Home | About | Sematext search-lucene.com search-hadoop.com
 Search Hadoop and all its subprojects:

Switch to Threaded View
MapReduce, mail # user - Re: Loading file to HDFS with custom chunk structure


Copy link to this message
-
Re: Loading file to HDFS with custom chunk structure
Kaliyug Antagonist 2013-01-22, 15:12
I'm already using Cloudera SeismicHadoop and do not wish to take its track.
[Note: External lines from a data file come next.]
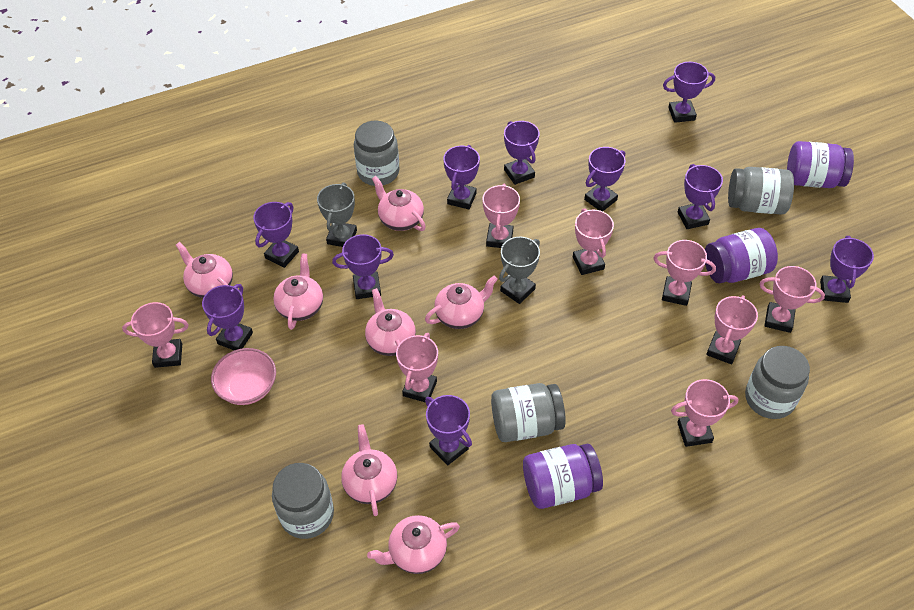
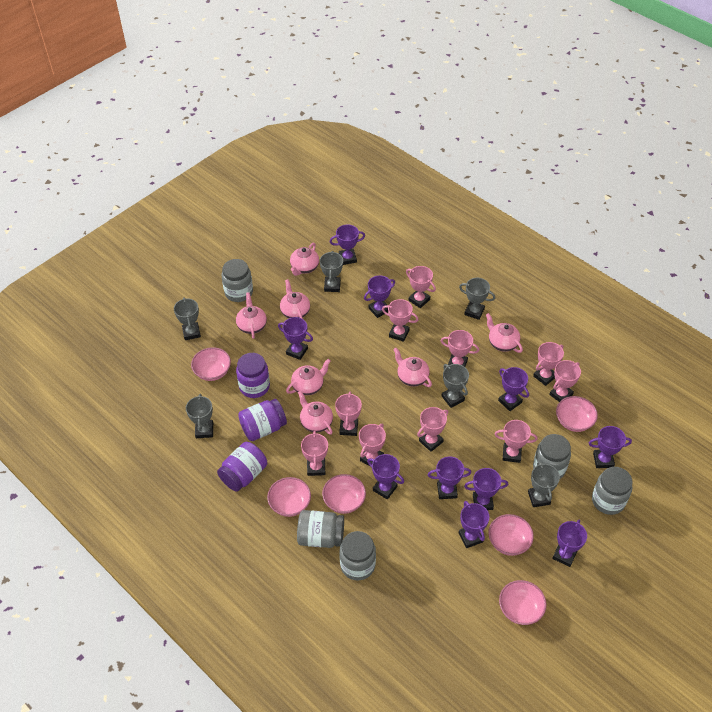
grey trophy: 2 -> 6
pink bowl: 1 -> 6
pink trophy: 8 -> 10

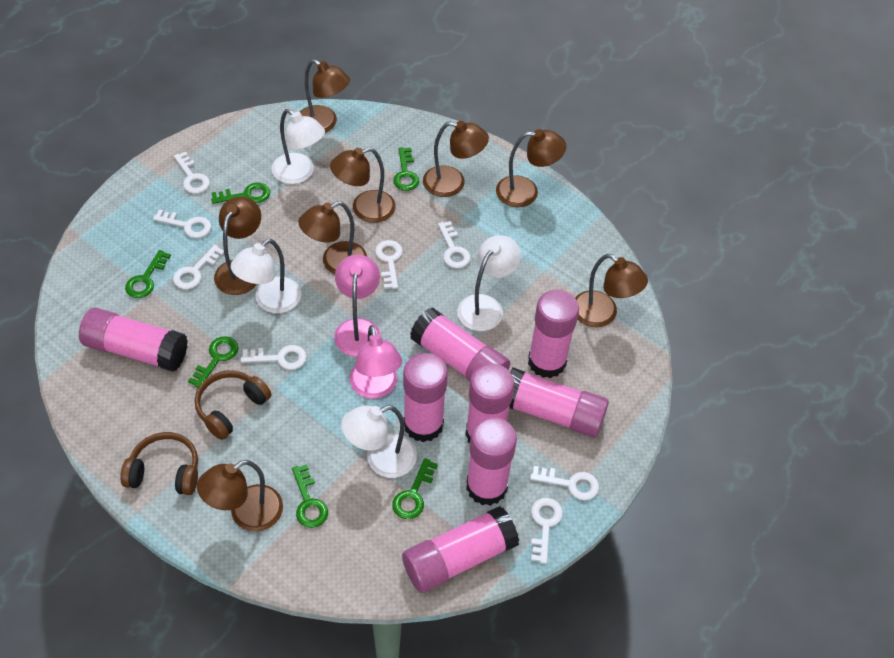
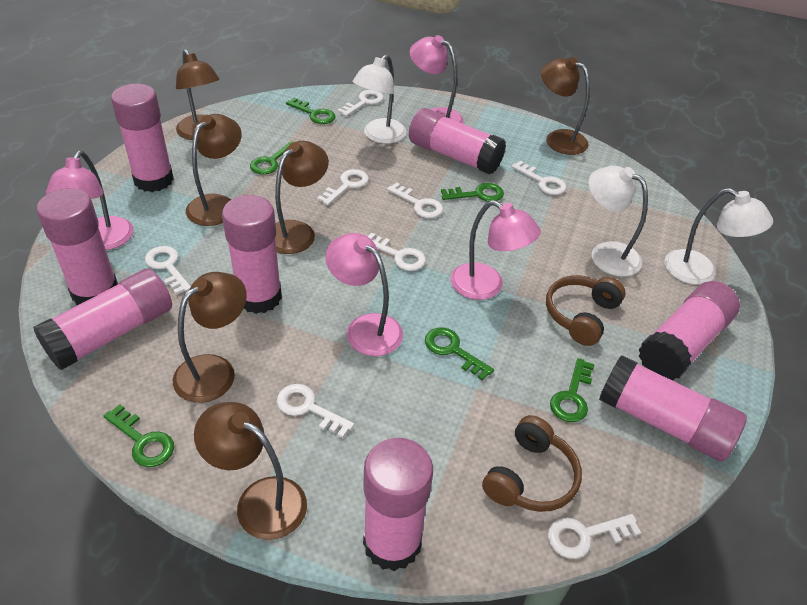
brown lamp: 8 -> 6
pink lamp: 2 -> 4
white lamp: 4 -> 3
Suppose there is a software installed on every node that will expect a SegY
file for processing. Now, suppose I wish to call this software via Hadoop
Streaming API and expecting that the software must get a reasonably large
file for processing, I'll have to do something to pull bytes from the HDFS,
say from a SequenceFile. These bytes must have the fixed textual header +
fixed binary header + n(trace header + trace data) - how do I achieve this?
On Wed, Jan 16, 2013 at 9:26 PM, Mohammad Tariq <[EMAIL PROTECTED]> wrote:

> You might also find this link <https://github.com/cloudera/seismichadoop>useful.
>
> Warm Regards,
> Tariq
> https://mtariq.jux.com/
> cloudfront.blogspot.com
>
>
> On Wed, Jan 16, 2013 at 9:19 PM, Mohammad Tariq <[EMAIL PROTECTED]>wrote:
>
>> Since SEGY files are flat binary files, you might have a tough
>> time in dealing with them as their is no native InputFormat for
>> that. You can strip off the EBCDIC+Binary header(Initial 3600
>> Bytes) and store the SEGY file as Sequence Files, where each
>> trace (Trace Header+Trace Data) would be the value and the
>> trace no. could be the key.
>>
>> Otherwise you have to write a custom InputFormat to deal with
>> that. It would enhance the performance as well, since Sequence
>> Files are already in key-value form.
>>
>> Warm Regards,
>> Tariq
>> https://mtariq.jux.com/
>> cloudfront.blogspot.com
>>
>>
>> On Wed, Jan 16, 2013 at 9:13 PM, Mohit Anchlia <[EMAIL PROTECTED]>wrote:
>>
>>> Look at  the block size concept in Hadoop and see if that is what you
>>> are looking for
>>>
>>> Sent from my iPhone
>>>
>>> On Jan 16, 2013, at 7:31 AM, Kaliyug Antagonist <
>>> [EMAIL PROTECTED]> wrote:
>>>
>>> I want to load a SegY <http://en.wikipedia.org/wiki/SEG_Y> file onto
>>> HDFS of a 3-node Apache Hadoop cluster.
>>>
>>> To summarize, the SegY file consists of :
>>>
>>>    1. 3200 bytes *textual header*
>>>    2. 400 bytes *binary header*
>>>    3. Variable bytes *data*
>>>
>>> The 99.99% size of the file is due to the variable bytes data which is
>>> collection of thousands of contiguous traces. For any SegY file to make
>>> sense, it must have the textual header+binary header+at least one trace of
>>> data. What I want to achieve is to split a large SegY file onto the Hadoop
>>> cluster so that a smaller SegY file is available on each node for local
>>> processing.
>>>
>>> The scenario is as follows:
>>>
>>>    1. The SegY file is large in size(above 10GB) and is resting on the
>>>    local file system of the NameNode machine
>>>    2. The file is to be split on the nodes in such a way each node has
>>>    a small SegY file with a strict structure - 3200 bytes *textual
>>>    header* + 400 bytes *binary header* + variable bytes *data*As
>>>    obvious, I can't blindly use FSDataOutputStream or hadoop fs -copyFromLocal
>>>    as this may not ensure the format in which the chunks of the larger file
>>>    are required
>>>
>>> Please guide me as to how I must proceed.
>>>
>>> Thanks and regards !
>>>
>>>
>>
>